Don, I am curious about your point #4, specifically the false affidavits part. I don't remember hearing about this on the news, would you be able to point me somewhere that would give some more details on this?

Anonymous said...

again with the false affidavits, don. Has any court ever agreed with you on that?

Don Pesci said...

In the New England Pellet case, discussed here -- http://donpesci.blogspot.com/2010/01/blumenthal-devil-and-details.html
-- the affiant claimed that the principals of the company either had or were about to fraudulently transfer assets; this was the sole claim in the affidavit that enabled Blumenthal’s office to impound the assets of the company, effectively putting it out of business. That affiant was deposed by the lawyer in the case. During the deposition, he swore under oath that he had no reason to believe that a fraudulent transfer had been made or was about to be made. An inspector in Blumenthal’s office, he never examined bank records to determine his assertion in the affidavit and never read Connecticut’s fraudulent transfer act. There are only two possibilities here: The affiant had submitted a false affidavit; or the affiant had committed perjury in his deposition. In the Hoffman case, a Superior Court judge affirmed that Blumenthal had presented a fatally defective affidavit to seize assets owned both by Mr. and Mrs. Hoffman. The NEP case is on the point of being settled, and the Hoffman case is still percolating through the courts. In the Hoffman case, the trial court dissolved attachments made by Blumenthal’s office because the affidavit was defective. That case is discussed here: http://donpesci.blogspot.com/2009/05/blumenthal-vs-hoffmans.html

Don Pesci said...

This is what a judge in Maine said about the affidavit in the Hoffman case:

“The plaintiffs assert that Fitzsimmons (the affiant) swore to a false affidavit in connection with attaching Maine real estate. Such behavior by a state assistant attorney general—if it occurred—is deplorable, and could be subject to criminal penalties, bar discipline and other sanctions. A substantive due process violation is sometimes defined as behavior that is “shocking” and “egregious,” and certainly as those terms are used in plain English, the conduct asserted here
on the part of a state lawyer is shocking and egregious” The case in Maine is ongoing.

Fuzzy Dunlop said...

Don,
In a perfect world cutting 2/3 of the attorneys over there might not be such a bad idea. But in this economy, your just adding a crapload of attorneys to the unemployment rolls.
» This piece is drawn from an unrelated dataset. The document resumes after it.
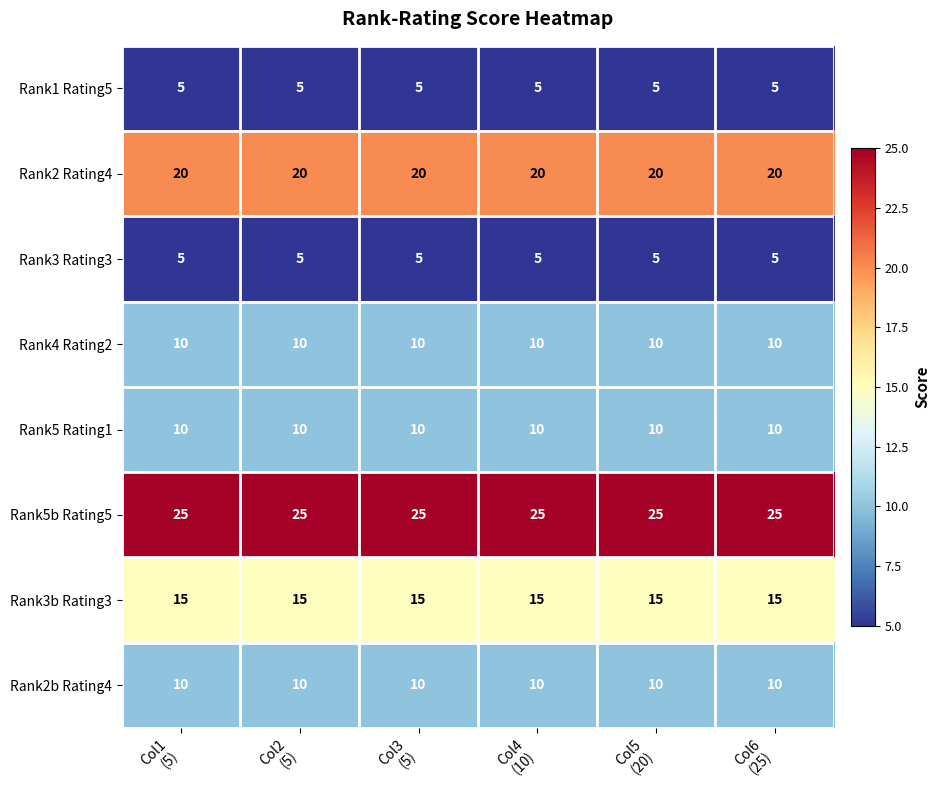

What is the spread (max minus min) of values at Col1
(5)?

20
One interesting thing in regard to your fourth point though... I wonder if the AG should actually be eliminated as a constitutional office, and turned into something more akin to the chief state's attorney, where the office holder is nominated instead of elected, and a term limit is imposed. That might go a long way to ending the celebrity showboating.

Don Pesci said...

Fuzzy,

In a hyper regulatory environment in which regulations are complex, one doesn’t have to worry too much about keeping the lawyers busy. The problem with the AG’s office is that its boundaries are not limited by constitutional or statutory laws and regulations. Its modern form, sprawling and unrestrained, was invented by Lieberman and Blumenthal. It might help if the office were appointive, because then the appointing authority, presumably the governor, would be able to hem in outrageous activity through the appointment. If the form of the office is unordered by constitutional provisions, democracy tends only to increase the power and scope of the office, which is exactly what has happened here. Term limiting the office certainly would help.